(Beginning of ENTRIES PROVIDED)

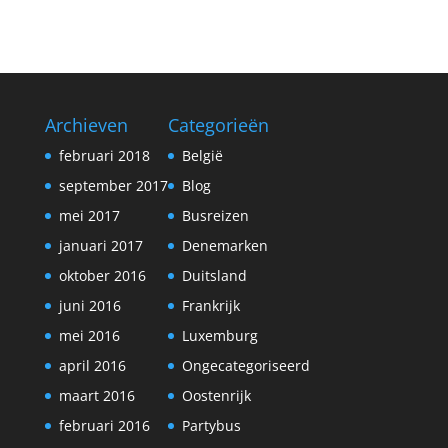
Archieven
Categorieën
februari 2018
België
september 2017
Blog
mei 2017
Busreizen
januari 2017
Denemarken
oktober 2016
Duitsland
juni 2016
Frankrijk
mei 2016
Luxemburg
april 2016
Ongecategoriseerd
maart 2016
Oostenrijk
februari 2016
Partybus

(End of ENTRIES PROVIDED)

- [BRIEF]
Reproduce every line above word for word; no images.

- [SOLUTION FOR THIS PROBLEM]
Archieven
Categorieën
februari 2018
België
september 2017
Blog
mei 2017
Busreizen
januari 2017
Denemarken
oktober 2016
Duitsland
juni 2016
Frankrijk
mei 2016
Luxemburg
april 2016
Ongecategoriseerd
maart 2016
Oostenrijk
februari 2016
Partybus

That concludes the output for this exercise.